#### Task:
Copy the rows from the line with "What is the maximum value shown in the chart?" through the end of the rows, replacing "chart" with "graph" and changing nothing else. Leave the pictures out.

#### Source data:

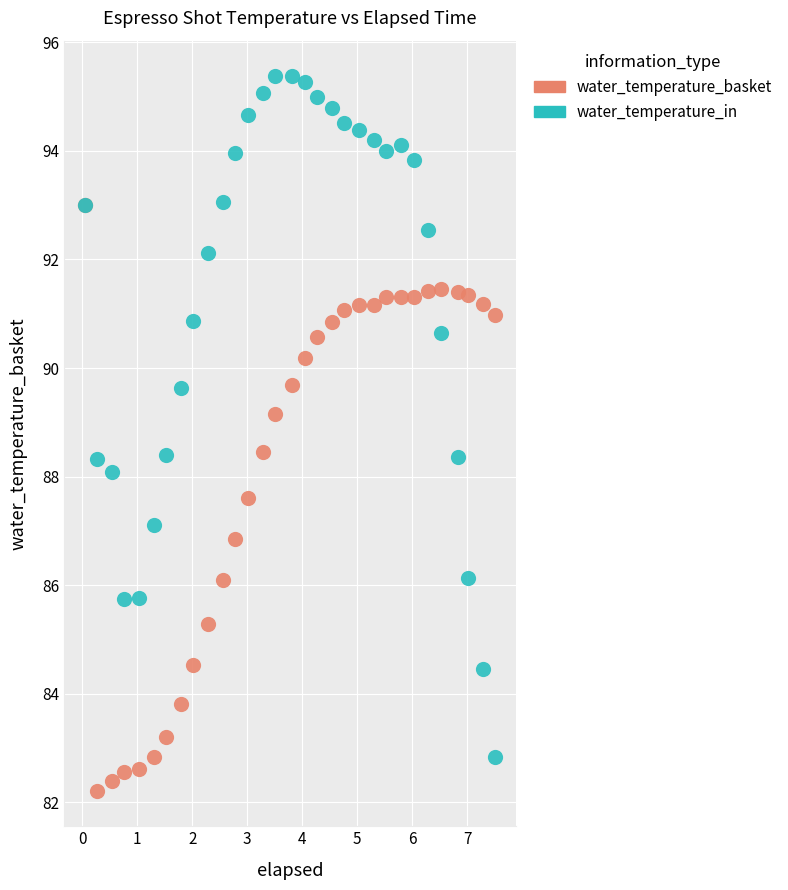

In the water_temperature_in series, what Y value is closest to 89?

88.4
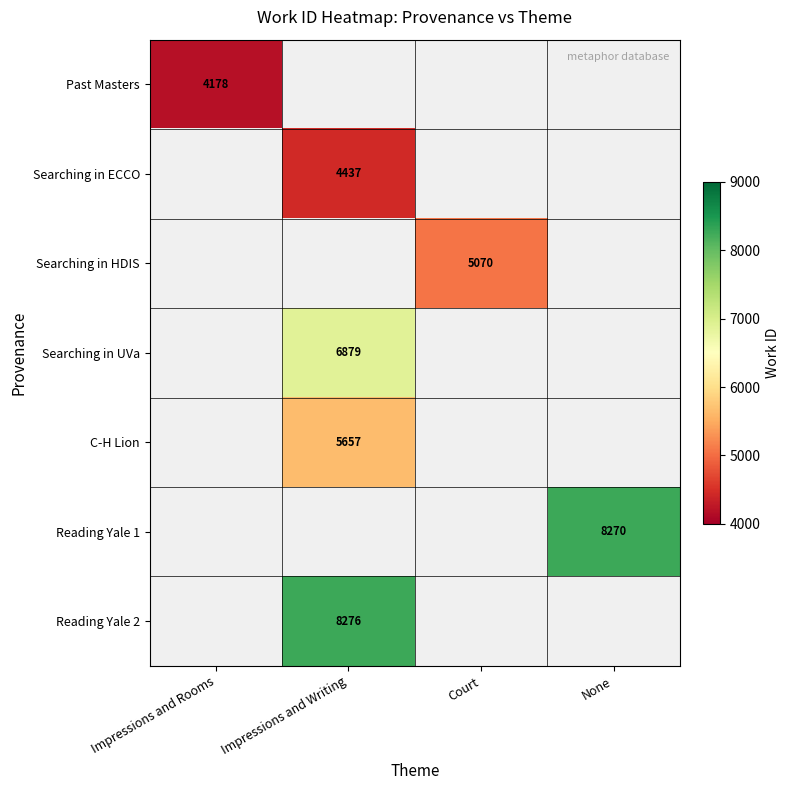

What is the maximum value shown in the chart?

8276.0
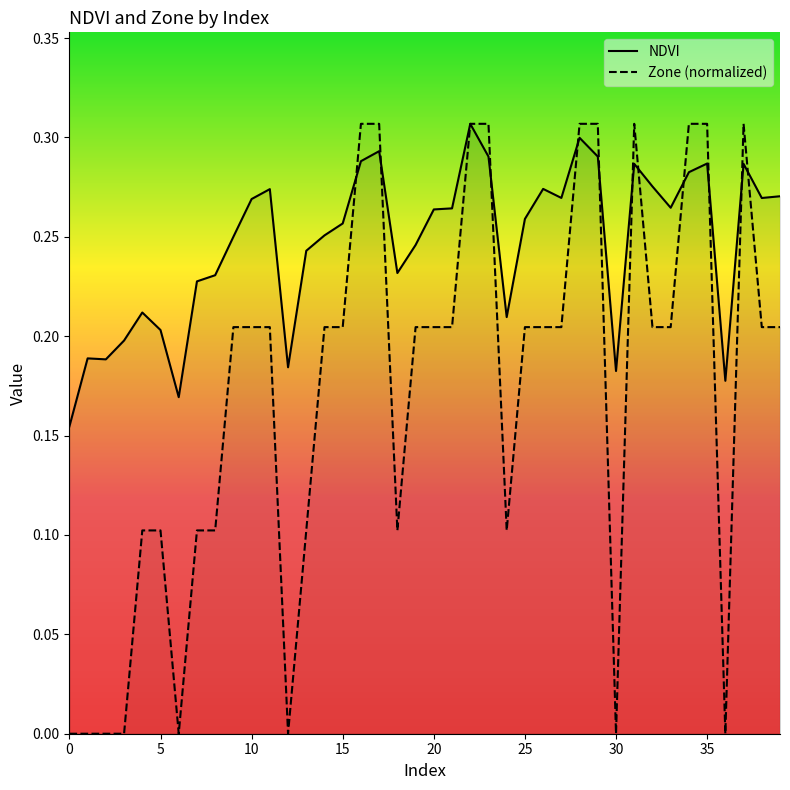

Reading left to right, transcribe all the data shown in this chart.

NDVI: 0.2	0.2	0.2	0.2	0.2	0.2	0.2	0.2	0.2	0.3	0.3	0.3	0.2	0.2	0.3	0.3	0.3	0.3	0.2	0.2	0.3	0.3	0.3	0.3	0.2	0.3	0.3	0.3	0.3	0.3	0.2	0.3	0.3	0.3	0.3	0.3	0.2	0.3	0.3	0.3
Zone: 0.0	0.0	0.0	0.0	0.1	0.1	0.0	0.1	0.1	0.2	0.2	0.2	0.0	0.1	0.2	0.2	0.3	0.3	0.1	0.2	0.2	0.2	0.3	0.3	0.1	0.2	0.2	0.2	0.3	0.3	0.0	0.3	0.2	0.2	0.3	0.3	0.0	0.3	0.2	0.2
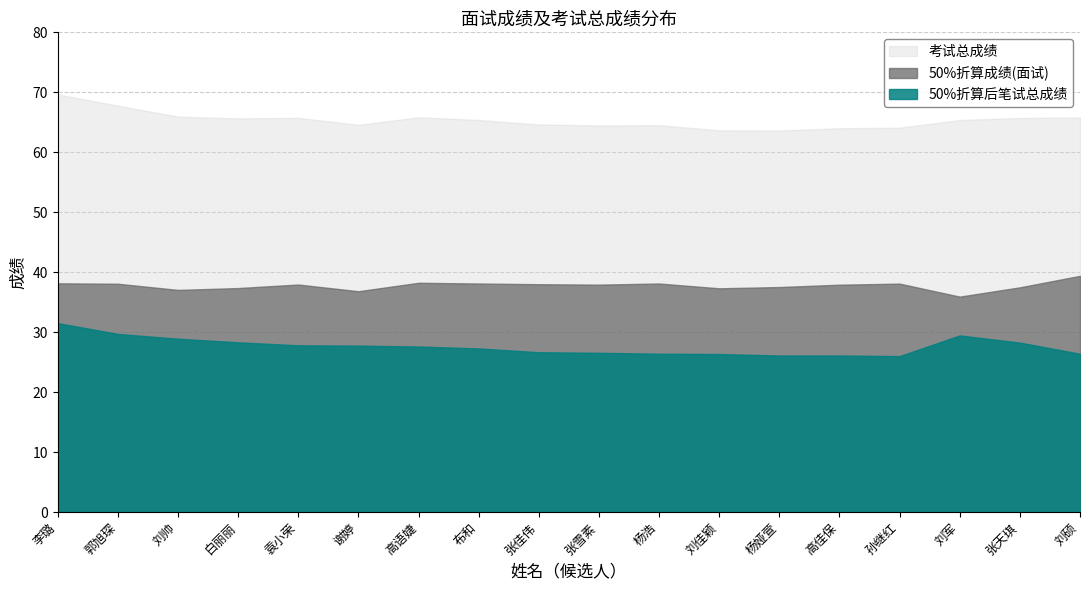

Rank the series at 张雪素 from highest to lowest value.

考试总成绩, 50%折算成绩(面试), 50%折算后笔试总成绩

#### Answer to the exercise:
What is the maximum value shown in the graph?

8276.0

Reading left to right, transcribe all the data shown in this graph.

NDVI: 0.2	0.2	0.2	0.2	0.2	0.2	0.2	0.2	0.2	0.3	0.3	0.3	0.2	0.2	0.3	0.3	0.3	0.3	0.2	0.2	0.3	0.3	0.3	0.3	0.2	0.3	0.3	0.3	0.3	0.3	0.2	0.3	0.3	0.3	0.3	0.3	0.2	0.3	0.3	0.3
Zone: 0.0	0.0	0.0	0.0	0.1	0.1	0.0	0.1	0.1	0.2	0.2	0.2	0.0	0.1	0.2	0.2	0.3	0.3	0.1	0.2	0.2	0.2	0.3	0.3	0.1	0.2	0.2	0.2	0.3	0.3	0.0	0.3	0.2	0.2	0.3	0.3	0.0	0.3	0.2	0.2

Rank the series at 张雪素 from highest to lowest value.

考试总成绩, 50%折算成绩(面试), 50%折算后笔试总成绩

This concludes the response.